What's the link between statistical analysis and a shopping spree at Walmart?
The answer to this question comes in the shape of Professor Rob Hyndman, Chief Investigator at ACEMS. As one of the world’s leading statisticians, his research is all about understanding large data sets and using them to make predictions about the future.
A particularly interesting piece of work Rob is doing at the moment involves analysing clothing sales for Walmart’s online store. As he explains, the vast array of clothing available at Walmart requires a lot of forward planning.
rob-hyndman-walmart_daily_sales.png
Daily apparel sales for 8 Walmart departments from 1 January 2013 to 4 October 2017. The large spikes correspond to Christmas sales.
“The clothes at Walmart can be classified into a ‘hierarchical structure’,” Rob says. “The clothes are classified as male or female clothing, and then further split up into different clothing types – such as trousers, shirts or dresses – and then into different sizes, and so on. Walmart needs to forecast each clothing type at each size, in order to make sure it has an appropriate amount of inventory stock to meet customer demand.”

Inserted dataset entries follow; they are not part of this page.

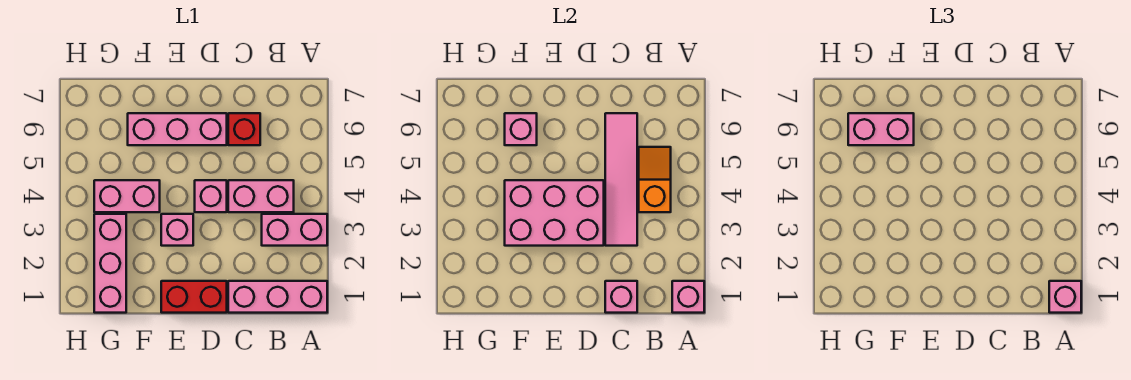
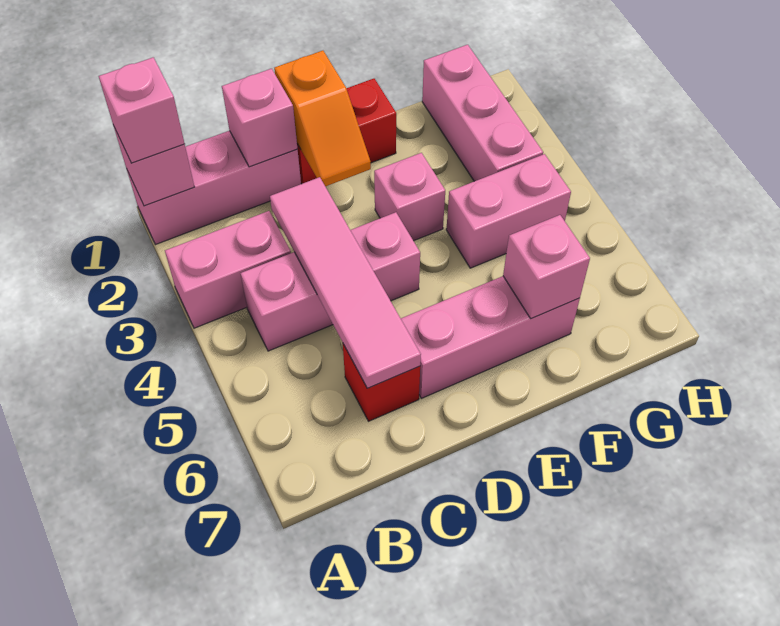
orange 1x2 slope [639,147,671,212] -> orange 1x2 slope moved to [274,51,371,186]
pink 2x3 brick [505,180,604,246] -> none
pink 1x2 brick [848,113,914,145] -> none

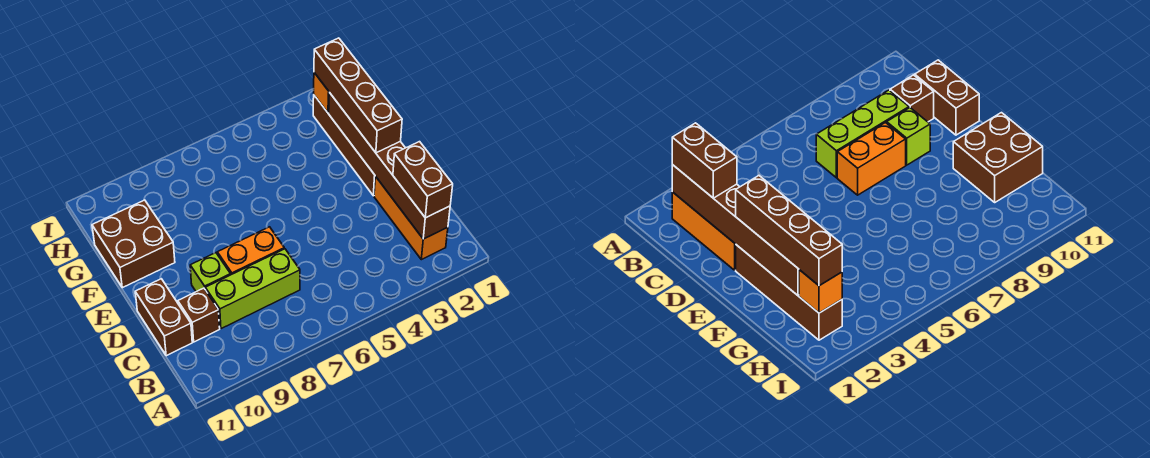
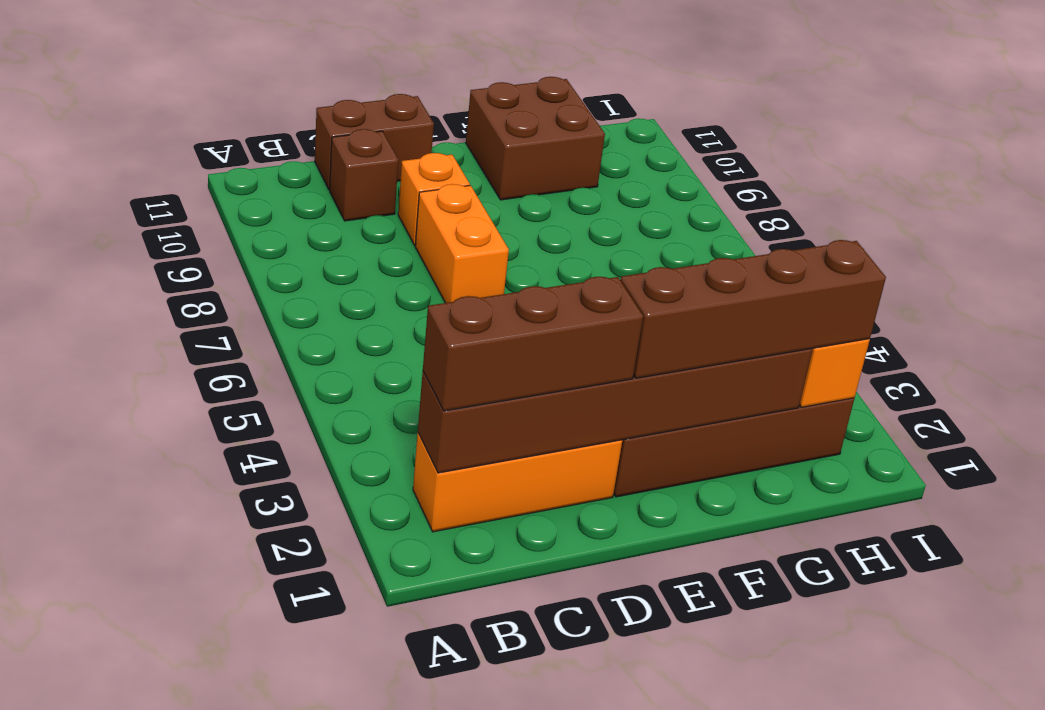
brown 1x2 brick [393,142,453,218] -> brown 1x3 brick [423,277,643,411]
lime 1x3 brick [205,249,300,329] -> none
lime 1x1 brick [190,253,231,292] -> orange 1x1 brick [398,153,470,245]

But forecasting exactly how many items of clothing Walmart needs in each sub- category is pretty complicated. For a start, the forecasts need to match the structure of the data. ‘Reconciled’ forecasts occur when the forecasts add up appropriately across the hierarchy. For instance, sales of male and female clothing should be equal to the sales of all clothing. However, when each item of clothing is forecasted separately, the separate forecasts tend not to add up to the total number of sales.

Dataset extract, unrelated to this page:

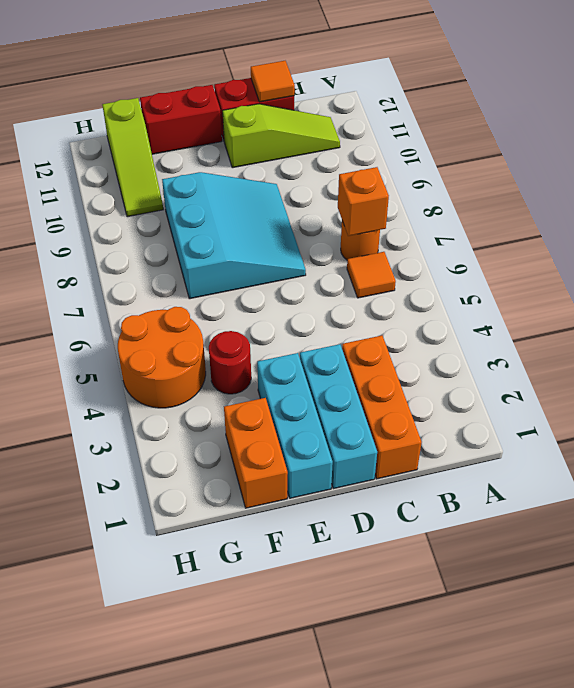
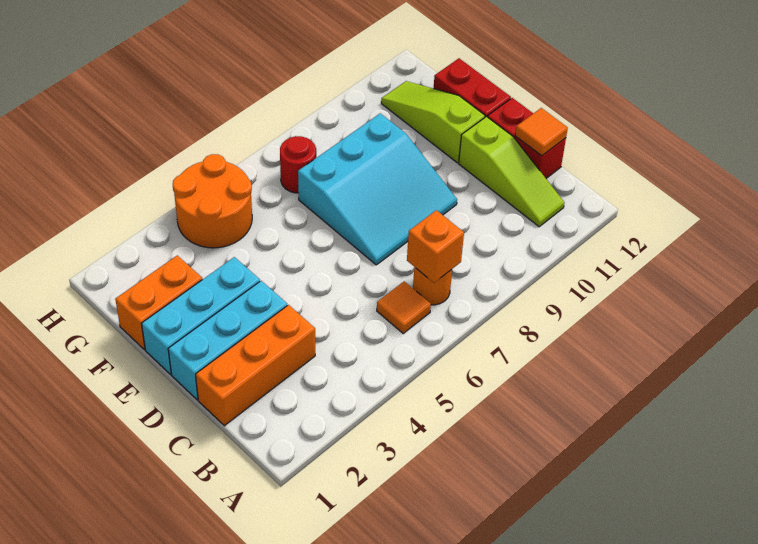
red 1x1 round brick [209,331,251,394] -> red 1x1 round brick moved to [280,136,316,193]
lime 1x3 slope [102,98,163,217] -> lime 1x3 slope turned to [381,81,485,163]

“This means that there’s a ‘reconciliation’ process required to adjust the forecasts,” explains Rob. “With several collaborators, I have been working on a solution to this problem by developing an ‘optimal reconciliation approach’. Our approach works in any context where reconciled forecasts are needed, no matter how big the forecasting problem.”

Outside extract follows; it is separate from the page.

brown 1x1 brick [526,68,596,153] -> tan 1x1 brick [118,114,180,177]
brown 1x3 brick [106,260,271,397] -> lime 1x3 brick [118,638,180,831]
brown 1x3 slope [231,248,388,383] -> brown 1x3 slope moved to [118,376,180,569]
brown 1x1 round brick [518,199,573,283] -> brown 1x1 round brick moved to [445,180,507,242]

However, reconciled forecasts are not enough for Walmart. The store needs to monitor the probability of running out of a particular item of clothing and ensure that this probability is kept low. At the same time, Walmart does not want to end up with a huge amount of stock it is unable to shift.
That’s where Rob’s statistical and mathematical expertise comes in. “There’s no point in keeping enough stock to meet average demand – the amount of stock on-hand must be sufficient to meet demand almost all of the time,” he explains. “We’re responding to this challenge by forecasting apparel sales for Walmart’s online store based on probability. We call this probabilistic hierarchical forecasting.”
To date, Rob’s team has been busy delving into huge data sets collected over successive points in time. They are developing exciting new data visualisation tools that uncover patterns in the data on clothing sales and also provide a basis for making smarter and better-informed decisions about inventory stock going forward.
As part of their work on probabilistic hierarchical forecasting, Rob and his team are creating software using the open-source R language that implements their statistical models for everyone to use. The data they have obtained from Walmart will allow them to test out the models and software on a very large and complicated forecasting problem, and to get feedback from Walmart on how the tools can be further improved.
Rob’s pioneering work is at the cutting edge of statistics, as no one currently knows how to do optimal probabilistic hierarchical forecasting. And, while it’s great that
a large global company like Walmart sees the value of Rob’s amazing research, the future implications of Rob’s project are likely to be much bigger than Walmart.
“Hierarchical forecasting occurs in almost every industry, including manufacturing, retail, energy, telecommunications, finance and health,” Rob says. “Our hope is that the results of our research can be applied in millions of organisations all over the world.”